--- ENTRIES PROVIDED Enclosed Below ---

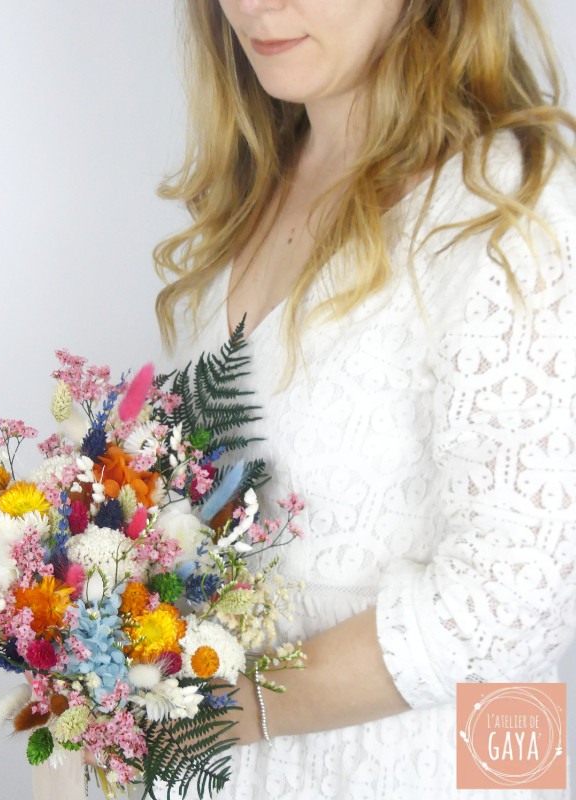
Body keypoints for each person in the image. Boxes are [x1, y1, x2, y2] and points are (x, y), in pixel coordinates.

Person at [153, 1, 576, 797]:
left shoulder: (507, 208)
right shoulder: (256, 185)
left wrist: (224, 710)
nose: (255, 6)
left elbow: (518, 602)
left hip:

--- End of Enclosed ENTRIES PROVIDED ---

• TRY IT: Nothing but a number belongs in the answer, namely how many lines above include "left".

• EXPECTED ANSWER: 4